Biosciences and Biotechnology Division, Lawrence Livermore National Laboratory, Livermore, California, 94550, USA.
Computing Directorate, Lawrence Livermore National Laboratory, Livermore, California, 94550, USA.
F1000Res. 2023 Nov 1;12:1430. doi: 10.12688/f1000research.140735.1. eCollection 2023.

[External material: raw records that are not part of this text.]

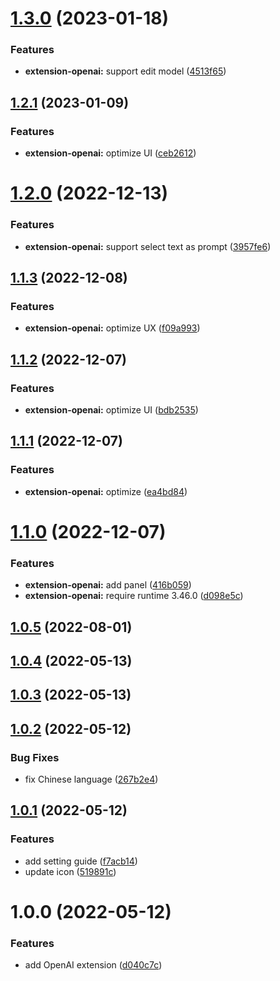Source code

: # [1.3.0](https://github.com/purocean/yank-note-extension/compare/extension-openai-1.2.1...extension-openai-1.3.0) (2023-01-18)


### Features

* **extension-openai:** support edit model ([4513f65](https://github.com/purocean/yank-note-extension/commit/4513f65fa4c49df422540907e6ac132b48ea8043))



## [1.2.1](https://github.com/purocean/yank-note-extension/compare/extension-openai-1.2.0...extension-openai-1.2.1) (2023-01-09)


### Features

* **extension-openai:** optimize UI ([ceb2612](https://github.com/purocean/yank-note-extension/commit/ceb2612b8c3114593fe209364b275704a3e00079))



# [1.2.0](https://github.com/purocean/yank-note-extension/compare/extension-openai-1.1.3...extension-openai-1.2.0) (2022-12-13)


### Features

* **extension-openai:** support select text as prompt ([3957fe6](https://github.com/purocean/yank-note-extension/commit/3957fe60fdc3bc4bf4bdb137369363fe532eca38))



## [1.1.3](https://github.com/purocean/yank-note-extension/compare/extension-openai-1.1.2...extension-openai-1.1.3) (2022-12-08)


### Features

* **extension-openai:** optimize UX ([f09a993](https://github.com/purocean/yank-note-extension/commit/f09a993f6aa37d7d900fa4c61d8557e33f32f47c))



## [1.1.2](https://github.com/purocean/yank-note-extension/compare/extension-openai-1.1.1...extension-openai-1.1.2) (2022-12-07)


### Features

* **extension-openai:** optimize UI ([bdb2535](https://github.com/purocean/yank-note-extension/commit/bdb25351ea98b617e1e54580cc3f23fed105bb6c))



## [1.1.1](https://github.com/purocean/yank-note-extension/compare/extension-openai-1.1.0...extension-openai-1.1.1) (2022-12-07)


### Features

* **extension-openai:** optimize ([ea4bd84](https://github.com/purocean/yank-note-extension/commit/ea4bd84445bd1ab05b55251be02f1b896751621f))



# [1.1.0](https://github.com/purocean/yank-note-extension/compare/extension-openai-1.0.5...extension-openai-1.1.0) (2022-12-07)


### Features

* **extension-openai:** add panel ([416b059](https://github.com/purocean/yank-note-extension/commit/416b0594e00dffaf4a6cf4a33614dc485c068c54))
* **extension-openai:** require runtime 3.46.0 ([d098e5c](https://github.com/purocean/yank-note-extension/commit/d098e5c4446ea8d87f5c712b9704767cae409e1e))



## [1.0.5](https://github.com/purocean/yank-note-extension/compare/extension-openai-1.0.4...extension-openai-1.0.5) (2022-08-01)



## [1.0.4](https://github.com/purocean/yank-note-extension/compare/extension-openai-1.0.3...extension-openai-1.0.4) (2022-05-13)



## [1.0.3](https://github.com/purocean/yank-note-extension/compare/extension-openai-1.0.2...extension-openai-1.0.3) (2022-05-13)



## [1.0.2](https://github.com/purocean/yank-note-extension/compare/extension-openai-1.0.1...extension-openai-1.0.2) (2022-05-12)


### Bug Fixes

* fix Chinese language ([267b2e4](https://github.com/purocean/yank-note-extension/commit/267b2e4d30e6dc73a424fd52368456406f95a34a))



## [1.0.1](https://github.com/purocean/yank-note-extension/compare/extension-openai-1.0.0...extension-openai-1.0.1) (2022-05-12)


### Features

* add setting guide ([f7acb14](https://github.com/purocean/yank-note-extension/commit/f7acb1452176fbce12cd3f1bdb4b5f7c9c895abe))
* update icon ([519891c](https://github.com/purocean/yank-note-extension/commit/519891c4d7192027332b5e43f68c8382cff43339))



# 1.0.0 (2022-05-12)


### Features

* add OpenAI extension ([d040c7c](https://github.com/purocean/yank-note-extension/commit/d040c7c9e8df20fac273e049c2bdc2e6872591b1))



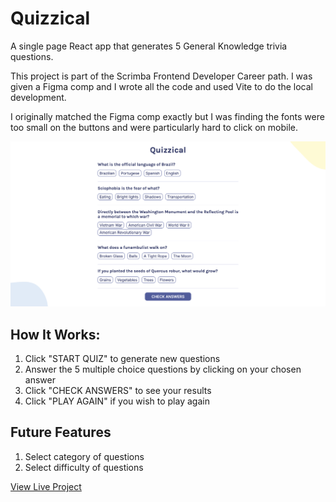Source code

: # Quizzical

A single page React app that generates 5 General Knowledge trivia questions.

This project is part of the Scrimba Frontend Developer Career path. I was given a Figma comp and I wrote all the code and used Vite to do the local development.

I originally matched the Figma comp exactly but I was finding the fonts were too small on the buttons and were particularly hard to click on mobile.


<img src="/public/screenshot.png" alt="" />

## How It Works:

1. Click "START QUIZ" to generate new questions
2. Answer the 5 multiple choice questions by clicking on your chosen answer
3. Click "CHECK ANSWERS" to see your results
4. Click "PLAY AGAIN" if you wish to play again

## Future Features

1. Select category of questions
2. Select difficulty of questions

[View Live Project](https://quizzical-triva.netlify.app/)
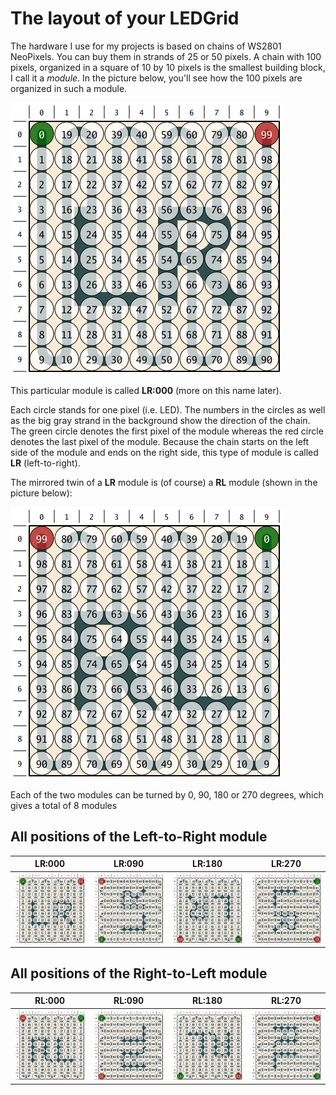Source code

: # The layout of your LEDGrid

The hardware I use for my projects is based on chains of WS2801 NeoPixels.
You can buy them in strands of 25 or 50 pixels. A chain with 100 pixels,
organized in a square of 10 by 10 pixels is the smallest building block, I
call it a _module_. In the picture below, you'll see how the 100 pixels are
organized in such a module.

![LR:000](plots/LR-000.png)

This particular module is called **LR:000** (more on this name later).

Each circle stands for one pixel (i.e. LED). The numbers in the circles as
well as the big gray strand in the background show the direction of the chain.
The green circle denotes the first pixel of the module whereas the red circle
denotes the last pixel of the module. Because the chain starts on the left
side of the module and ends on the right side, this type of module is called
**LR** (left-to-right).

The mirrored twin of a **LR** module is (of course) a **RL** module (shown in
the picture below):

![RL:000](plots/RL-000.png)

Each of the two modules can be turned by 0, 90, 180 or 270 degrees, which
gives a total of 8 modules

## All positions of the Left-to-Right module

| LR:000 | LR:090 | LR:180 | LR:270 |
|--------|--------|--------|--------|
|![LR:000](plots/LR-000.png)|![LR:090](plots/LR-090.png)|![LR:180](plots/LR-180.png)|![LR:270](plots/LR-270.png)|

## All positions of the Right-to-Left module

| RL:000 | RL:090 | RL:180 | RL:270 |
|--------|--------|--------|--------|
|![RL:000](plots/RL-000.png)|![RL:090](plots/RL-090.png)|![RL:180](plots/RL-180.png)|![RL:270](plots/RL-270.png)|







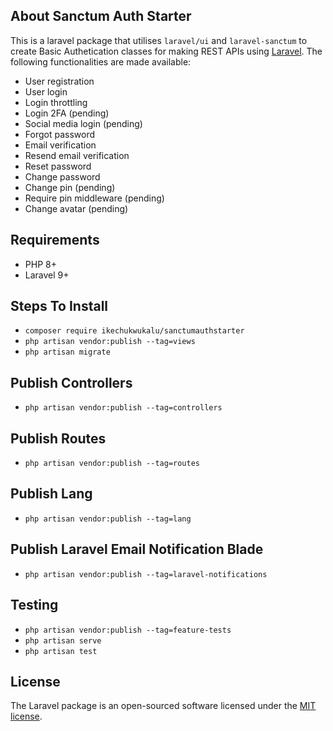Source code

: ## About Sanctum Auth Starter

This is a laravel package that utilises `laravel/ui` and `laravel-sanctum` to create Basic Authetication classes for making REST APIs using [Laravel](https://laravel.com/). The following functionalities are made available:

- User registration
- User login
- Login throttling
- Login 2FA (pending)
- Social media login (pending)
- Forgot password
- Email verification
- Resend email verification
- Reset password
- Change password
- Change pin (pending)
- Require pin middleware (pending)
- Change avatar (pending)

## Requirements

- PHP 8+
- Laravel 9+

## Steps To Install

- `composer require ikechukwukalu/sanctumauthstarter`
- `php artisan vendor:publish --tag=views`
- `php artisan migrate`

## Publish Controllers

- `php artisan vendor:publish --tag=controllers`

## Publish Routes

- `php artisan vendor:publish --tag=routes`

## Publish Lang

- `php artisan vendor:publish --tag=lang`

## Publish Laravel Email Notification Blade

- `php artisan vendor:publish --tag=laravel-notifications`

## Testing

- `php artisan vendor:publish --tag=feature-tests`
- `php artisan serve`
- `php artisan test`

## License

The Laravel package is an open-sourced software licensed under the [MIT license](https://opensource.org/licenses/MIT).
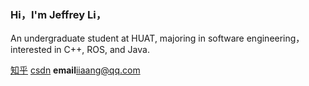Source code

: ### Hi，I'm Jeffrey Li，
An undergraduate student at HUAT, majoring in software engineering，
interested in C++, ROS, and Java.


[知乎](https://www.zhihu.com/people/wo-bu-xiang-qu-ming-96/posts)    [csdn](https://blog.csdn.net/heilDiana)
**email**[iiaang@qq.com](mailto:iiaang@qq.com)
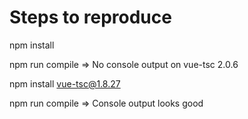 # Steps to reproduce

npm install

npm run compile => No console output on vue-tsc 2.0.6

npm install vue-tsc@1.8.27

npm run compile => Console output looks good


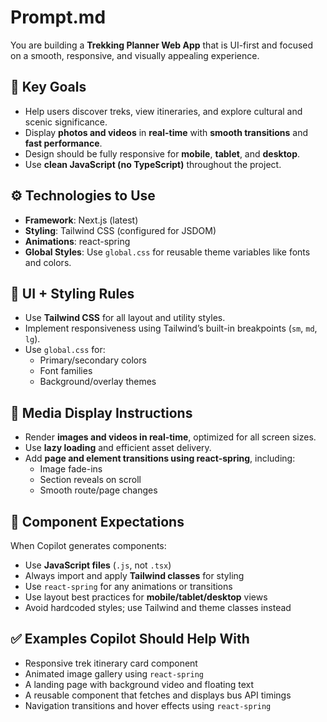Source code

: # Prompt.md

You are building a **Trekking Planner Web App** that is UI-first and focused on a smooth, responsive, and visually appealing experience.

## 🧭 Key Goals
- Help users discover treks, view itineraries, and explore cultural and scenic significance.
- Display **photos and videos** in **real-time** with **smooth transitions** and **fast performance**.
- Design should be fully responsive for **mobile**, **tablet**, and **desktop**.
- Use **clean JavaScript (no TypeScript)** throughout the project.

## ⚙️ Technologies to Use
- **Framework**: Next.js (latest)
- **Styling**: Tailwind CSS (configured for JSDOM)
- **Animations**: react-spring
- **Global Styles**: Use `global.css` for reusable theme variables like fonts and colors.

## 🎨 UI + Styling Rules
- Use **Tailwind CSS** for all layout and utility styles.
- Implement responsiveness using Tailwind’s built-in breakpoints (`sm`, `md`, `lg`).
- Use `global.css` for:
  - Primary/secondary colors
  - Font families
  - Background/overlay themes

## 🎥 Media Display Instructions
- Render **images and videos in real-time**, optimized for all screen sizes.
- Use **lazy loading** and efficient asset delivery.
- Add **page and element transitions using react-spring**, including:
  - Image fade-ins
  - Section reveals on scroll
  - Smooth route/page changes

## 🧩 Component Expectations
When Copilot generates components:
- Use **JavaScript files** (`.js`, not `.tsx`)
- Always import and apply **Tailwind classes** for styling
- Use `react-spring` for any animations or transitions
- Use layout best practices for **mobile/tablet/desktop** views
- Avoid hardcoded styles; use Tailwind and theme classes instead

## ✅ Examples Copilot Should Help With
- Responsive trek itinerary card component
- Animated image gallery using `react-spring`
- A landing page with background video and floating text
- A reusable component that fetches and displays bus API timings
- Navigation transitions and hover effects using `react-spring`

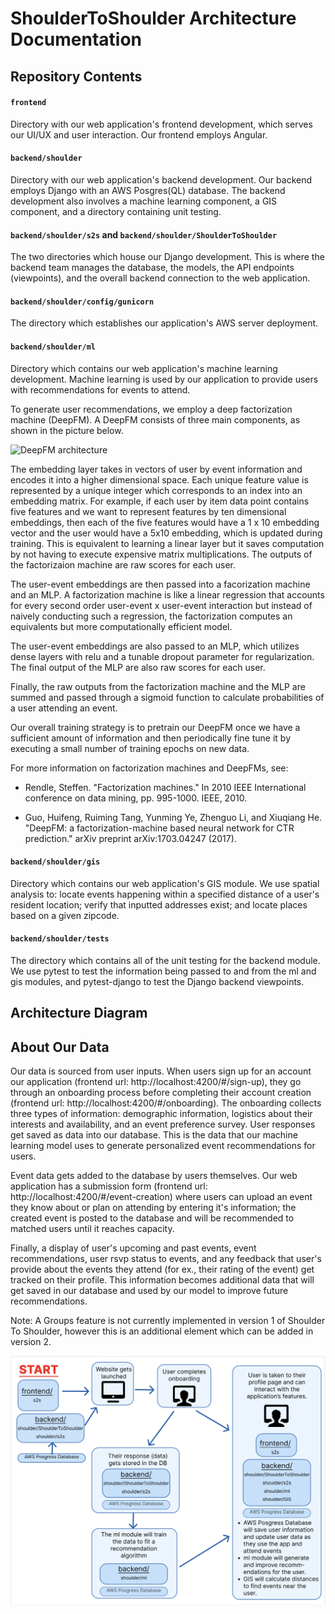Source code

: # ShoulderToShoulder Architecture Documentation

## Repository Contents

#### `frontend`
Directory with our web application's frontend development, which serves our UI/UX and user interaction. Our frontend employs Angular.

#### `backend/shoulder` 
Directory with our web application's backend development. Our backend employs Django with an AWS Posgres(QL) database. The backend development also involves a machine learning component, a GIS component, and a directory containing unit testing. 

#### `backend/shoulder/s2s` and `backend/shoulder/ShoulderToShoulder` 
The two directories which house our Django development. This is where the backend team manages the database, the models, the API endpoints (viewpoints), and the overall backend connection to the web application.  

#### `backend/shoulder/config/gunicorn`
The directory which establishes our application's AWS server deployment.

#### `backend/shoulder/ml`
Directory which contains our web application's machine learning development. Machine learning is used by our application to provide users with recommendations for events to attend.

To generate user recommendations, we employ a deep factorization machine (DeepFM). A DeepFM
consists of three main components, as shown in the picture below.

![DeepFM architecture](https://d2l.ai/_images/rec-deepfm.svg)

The embedding layer takes in vectors of user by event information and encodes it into a higher
dimensional space. Each unique feature value is represented by a unique integer which corresponds
to an index into an embedding matrix. For example, if each user by item data point contains
five features and we want to represent features by ten dimensional embeddings, then each of
the five features would have a 1 x 10 embedding vector and the user would have a 5x10 embedding,
which is updated during training. This is equivalent to learning a linear layer but it saves
computation by not having to execute expensive matrix multiplications. The outputs of the
factorizaion machine are raw scores for each user.

The user-event embeddings are then passed into a facorization machine and an MLP. A factorization
machine is like a linear regression that accounts for every second order user-event x user-event
interaction but instead of naively conducting such a regression, the factorization computes
an equivalents but more computationally efficient model.

The user-event embeddings are also passed to an MLP, which utilizes dense layers with relu and
a tunable dropout parameter for regularization. The final output of the MLP are also raw scores
for each user.

Finally, the raw outputs from the factorization machine and the MLP are summed and passed
through a sigmoid function to calculate probabilities of a user attending an event.

Our overall training strategy is to pretrain our DeepFM once we have a sufficient amount of
information and then periodically fine tune it by executing a small number of training epochs
on new data.

For more information on factorization machines and DeepFMs, see:

- Rendle, Steffen. "Factorization machines." In 2010 IEEE International conference on data mining, pp. 995-1000. IEEE, 2010.

- Guo, Huifeng, Ruiming Tang, Yunming Ye, Zhenguo Li, and Xiuqiang He. "DeepFM: a factorization-machine based neural network for CTR prediction." arXiv preprint arXiv:1703.04247 (2017). 

#### `backend/shoulder/gis`
Directory which contains our web application's GIS module. We use spatial analysis to: locate events happening within a specified distance of a user's resident location; verify that inputted addresses exist; and locate places based on a given zipcode. 

#### `backend/shoulder/tests`
The directory which contains all of the unit testing for the backend module. We use pytest to test the information being passed to and from the ml and gis modules, and pytest-django to test the Django backend viewpoints. 

## Architecture Diagram

<!-- INSERT HERE -->

## About Our Data

Our data is sourced from user inputs. When users sign up for an account our application (frontend url: http://localhost:4200/#/sign-up), they go through an onboarding process before completing their account creation (frontend url: http://localhost:4200/#/onboarding). The onboarding collects three types of information: demographic information, logistics about their interests and availability, and an event preference survey. User responses get saved as data into our database. This is the data that our machine learning model uses to generate personalized event recommendations for users. 

Event data gets added to the database by users themselves. Our web application has a submission form (frontend url: http://localhost:4200/#/event-creation) where users can upload an event they know about or plan on attending by entering it's information; the created event is posted to the database and will be recommended to matched users until it reaches capacity.

Finally, a display of user's upcoming and past events, event recommendations, user rsvp status to events, and any feedback that user's provide about the events they attend (for ex., their rating of the event) get tracked on their profile. This information becomes additional data that will get saved in our database and used by our model to improve future recommendations. 

Note: A Groups feature is not currently implemented in version 1 of Shoulder To Shoulder, however this is an additional element which can be added in version 2. 

![Data Flow Diagram](media/model_data_flow.png)
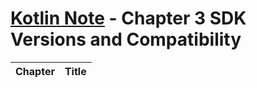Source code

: # [Kotlin Note](../../README.md) - Chapter 3 SDK Versions and Compatibility
| Chapter | Title |
| :-: | :- |

<br />

## 

<br />
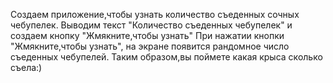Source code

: Создаем приложение,чтобы узнать количество съеденных сочных чебупелек. 
Выводим текст "Количество съеденных чебупелек" и создаем кнопку "Жмякните,чтобы узнать"
При нажатии кнопки "Жмякните,чтобы узнать", на экране появится рандомное число съеденных чебупелей.
Таким образом,вы поймете какая крыса сколько съела:)
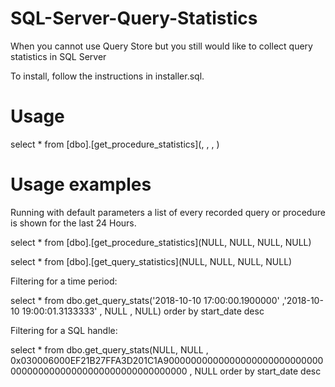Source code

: # SQL-Server-Query-Statistics
When you cannot use Query Store but you still would like to collect query statistics in SQL Server

To install, follow the instructions in installer.sql. 

# Usage
select * 
from [dbo].[get_procedure_statistics](<begin time>, <end time>, <SQL handle>, <Plan Handle>)


# Usage examples
Running with default parameters a list of every recorded query or procedure is shown for the last 24 Hours.

select * 
from [dbo].[get_procedure_statistics](NULL, NULL, NULL, NULL)

select * 
from [dbo].[get_query_statistics](NULL, NULL, NULL, NULL)

Filtering for a time period:

select * from dbo.get_query_stats('2018-10-10 17:00:00.1900000'
    ,'2018-10-10 19:00:01.3133333'
    , NULL
    , NULL)
order by start_date desc

Filtering for a SQL handle:

select * from dbo.get_query_stats(NULL, NULL
    , 0x030006000EF21B27FFA3D201C1A9000000000000000000000000000000000000000000000000000000000000
    , NULL
order by start_date desc
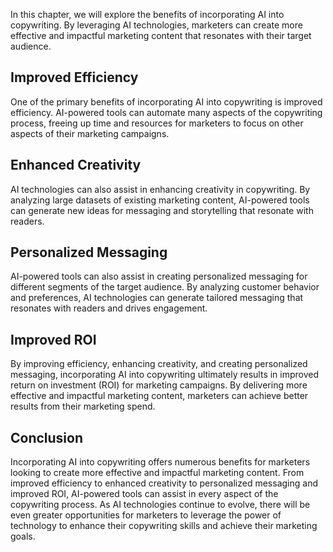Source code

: 
In this chapter, we will explore the benefits of incorporating AI into copywriting. By leveraging AI technologies, marketers can create more effective and impactful marketing content that resonates with their target audience.

Improved Efficiency
-------------------

One of the primary benefits of incorporating AI into copywriting is improved efficiency. AI-powered tools can automate many aspects of the copywriting process, freeing up time and resources for marketers to focus on other aspects of their marketing campaigns.

Enhanced Creativity
-------------------

AI technologies can also assist in enhancing creativity in copywriting. By analyzing large datasets of existing marketing content, AI-powered tools can generate new ideas for messaging and storytelling that resonate with readers.

Personalized Messaging
----------------------

AI-powered tools can also assist in creating personalized messaging for different segments of the target audience. By analyzing customer behavior and preferences, AI technologies can generate tailored messaging that resonates with readers and drives engagement.

Improved ROI
------------

By improving efficiency, enhancing creativity, and creating personalized messaging, incorporating AI into copywriting ultimately results in improved return on investment (ROI) for marketing campaigns. By delivering more effective and impactful marketing content, marketers can achieve better results from their marketing spend.

Conclusion
----------

Incorporating AI into copywriting offers numerous benefits for marketers looking to create more effective and impactful marketing content. From improved efficiency to enhanced creativity to personalized messaging and improved ROI, AI-powered tools can assist in every aspect of the copywriting process. As AI technologies continue to evolve, there will be even greater opportunities for marketers to leverage the power of technology to enhance their copywriting skills and achieve their marketing goals.
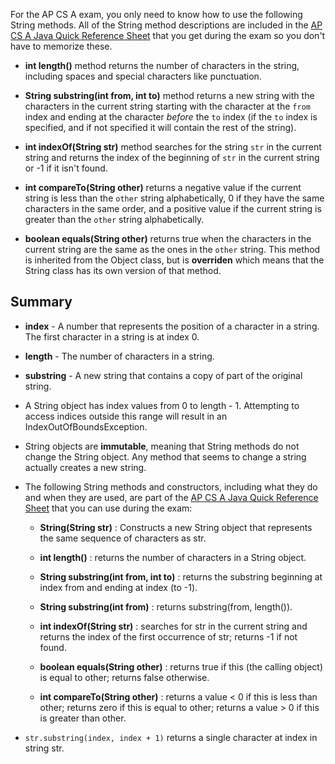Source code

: For the AP CS A exam, you only need to know how to use the following String methods.  All of the String method descriptions are included in the  <a href="https://apcentral.collegeboard.org/pdf/ap-computer-science-a-java-quick-reference-0.pdf?course=ap-computer-science-a" target="_blank">AP CS A Java Quick Reference Sheet</a>  that you get during the exam so you don't have to memorize these.

  -  **int length()** method returns the number of characters in the string, including spaces and special characters like punctuation.

  -  **String substring(int from, int to)** method returns a new string with the characters in the current string starting with the character at the ``from`` index and ending at the character *before* the ``to`` index (if the ``to`` index is specified, and if not specified it will contain the rest of the string).

  -  **int indexOf(String str)** method searches for the string ``str`` in the current string and returns the index of the beginning of ``str`` in the current string or -1 if it isn't found.

  -  **int compareTo(String other)** returns a negative value if the current string is less than the ``other`` string alphabetically, 0 if they have the same characters in the same order, and a positive value if the current string is greater than the ``other`` string alphabetically.

  -  **boolean equals(String other)** returns true when the characters in the current string are the same as the ones in the ``other`` string.  This method is inherited from the Object class, but is **overriden** which means that the String class has its own version of that method.




## Summary

- **index** - A number that represents the position of a character in a string.  The first character in a string is at index 0.
- **length** - The number of characters in a string.
- **substring** - A new string that contains a copy of part of the original string.

- A String object has index values from 0 to length - 1. Attempting to access indices outside this range will result in an IndexOutOfBoundsException.

- String objects are **immutable**, meaning that String methods do not change the String object. Any method that seems to change a string actually creates a new string.

- The following String methods and constructors, including what they do and when they are used, are part of the  <a href="https://apcentral.collegeboard.org/pdf/ap-computer-science-a-java-quick-reference-0.pdf?course=ap-computer-science-a" target="_blank">AP CS A Java Quick Reference Sheet</a>  that you can use during the exam:

  - **String(String str)** : Constructs a new String object that represents the same sequence of characters as str.

  - **int length()** : returns the number of characters in a String object.

  - **String substring(int from, int to)** : returns the substring beginning at index from  and ending at index (to -1).

  - **String substring(int from)** : returns substring(from, length()).

  - **int indexOf(String str)** : searches for str in the current string and returns the index of the first occurrence of str; returns -1 if not found.

  - **boolean equals(String other)** : returns true if this (the calling object) is equal to other; returns false otherwise.

  - **int compareTo(String other)** : returns a value < 0 if this is less than other; returns zero if this is equal to other; returns a value > 0 if this is greater than other.

- ``str.substring(index, index + 1)`` returns a single character at index in string str.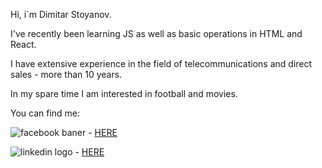 Hi, i`m Dimitar Stoyanov.

I've recently been learning JS as well as basic operations in HTML and React.

I have extensive experience in the field of telecommunications and direct sales - more than 10 years.

In my spare time I am interested in football and movies.

You can find me:

![facebook baner](https://github.com/DimityrStoyanov/DimityrStoyanov/assets/145485036/499e4771-5814-4209-affa-b489c4f3a318) - [HERE](https://www.facebook.com/dimityr.stoyanov.9)

![linkedin logo](https://github.com/DimityrStoyanov/DimityrStoyanov/assets/145485036/e5f4f6a3-2a8e-417a-a325-7371d7197ca7) - [HERE](https://www.linkedin.com/in/dimitar-stoyanov-688b0121a/)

Ensuring the validity of results from funded programs is a critical concern for agencies that sponsor biological research. In recent years, the open science movement has sought to promote reproducibility by encouraging sharing not only of finished manuscripts but also of data and code supporting their findings. While these innovations have lent support to third-party efforts to replicate calculations underlying key results in the scientific literature, fields of inquiry where privacy considerations or other sensitivities preclude the broad distribution of raw data or analysis may require a more targeted approach to promote the quality of research output. We describe efforts oriented toward this goal that were implemented in one human performance research program, Measuring Biological Aptitude, organized by the Defense Advanced Research Project Agency's Biological Technologies Office. Our team implemented a four-pronged independent verification and validation (IV&V) strategy including 1) a centralized data storage and exchange platform, 2) quality assurance and quality control (QA/QC) of data collection, 3) test and evaluation of performer models, and 4) an archival software and data repository. Our IV&V plan was carried out with assistance from both the funding agency and participating teams of researchers. QA/QC of data acquisition aided in process improvement and the flagging of experimental errors. Holdout validation set tests provided an independent gauge of model performance. In circumstances that do not support a fully open approach to scientific criticism, standing up independent teams to cross-check and validate the results generated by primary investigators can be an important tool to promote reproducibility of results.
确保资助项目的结果有效是赞助生物研究的机构的一个关键关注点。近年来,开放科学运动通过鼓励不仅共享完成的手稿,而且共享支持其发现的数据和代码,以促进可重复性。虽然这些创新为第三方努力复制科学文献中关键结果背后的计算提供了支持,但在隐私考虑或其他敏感性禁止广泛分发原始数据或分析的研究领域,可能需要采取更有针对性的方法来提高研究成果的质量。我们描述了为实现这一目标而在一个人类绩效研究计划中实施的努力,该计划由国防高级研究计划局的生物技术办公室组织,名为测量生物能力。我们的团队实施了四项独立的验证和验证 (IV&V) 策略,包括 1) 集中的数据存储和交换平台,2) 数据收集的质量保证和质量控制 (QA/QC),3) 表演者模型的测试和评估,以及 4) 档案软件和数据存储库。我们的 IV&V 计划在资助机构和参与研究团队的协助下进行。数据采集的 QA/QC 有助于改进流程并标记实验错误。保留验证集测试提供了模型性能的独立衡量标准。在不支持科学批评完全开放方法的情况下,为主要调查员生成的结果建立独立团队进行交叉检查和验证可以成为促进结果可重复性的重要工具。